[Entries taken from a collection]
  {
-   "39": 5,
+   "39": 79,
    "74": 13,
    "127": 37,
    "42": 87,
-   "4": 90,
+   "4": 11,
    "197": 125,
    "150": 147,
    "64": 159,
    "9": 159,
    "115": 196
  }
* * *
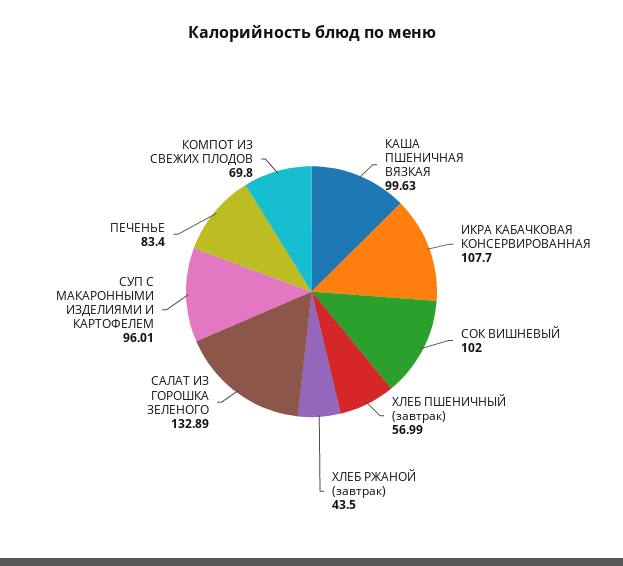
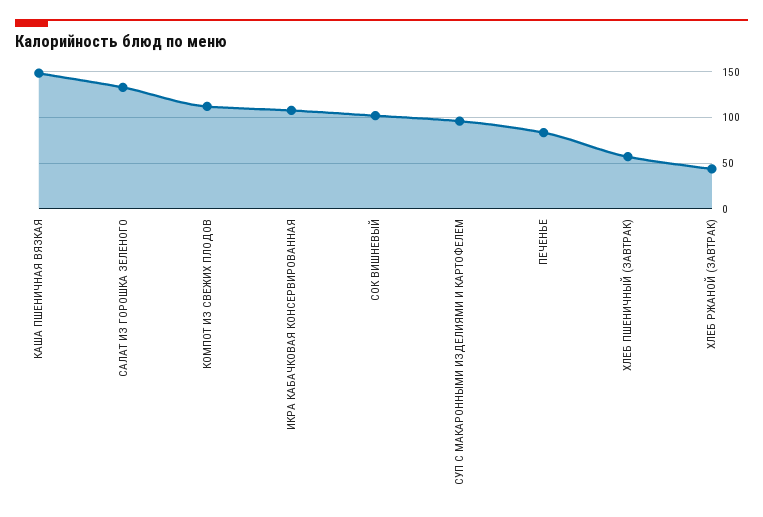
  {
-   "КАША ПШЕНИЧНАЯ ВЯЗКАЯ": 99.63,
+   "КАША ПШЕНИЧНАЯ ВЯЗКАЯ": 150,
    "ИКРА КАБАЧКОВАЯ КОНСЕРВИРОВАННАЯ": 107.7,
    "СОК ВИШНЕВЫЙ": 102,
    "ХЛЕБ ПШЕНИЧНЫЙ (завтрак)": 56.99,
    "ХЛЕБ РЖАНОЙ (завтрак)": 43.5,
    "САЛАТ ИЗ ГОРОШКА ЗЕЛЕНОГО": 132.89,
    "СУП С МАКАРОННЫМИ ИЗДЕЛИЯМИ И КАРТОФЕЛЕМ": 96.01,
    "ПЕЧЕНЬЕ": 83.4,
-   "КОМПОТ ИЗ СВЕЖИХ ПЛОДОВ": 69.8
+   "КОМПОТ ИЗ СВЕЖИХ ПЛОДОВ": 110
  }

*What needs to be done*
Reproduce every line from the preceding data in which the word "СВЕЖИХ" can be found.

*Expected answer*
-   "КОМПОТ ИЗ СВЕЖИХ ПЛОДОВ": 69.8
+   "КОМПОТ ИЗ СВЕЖИХ ПЛОДОВ": 110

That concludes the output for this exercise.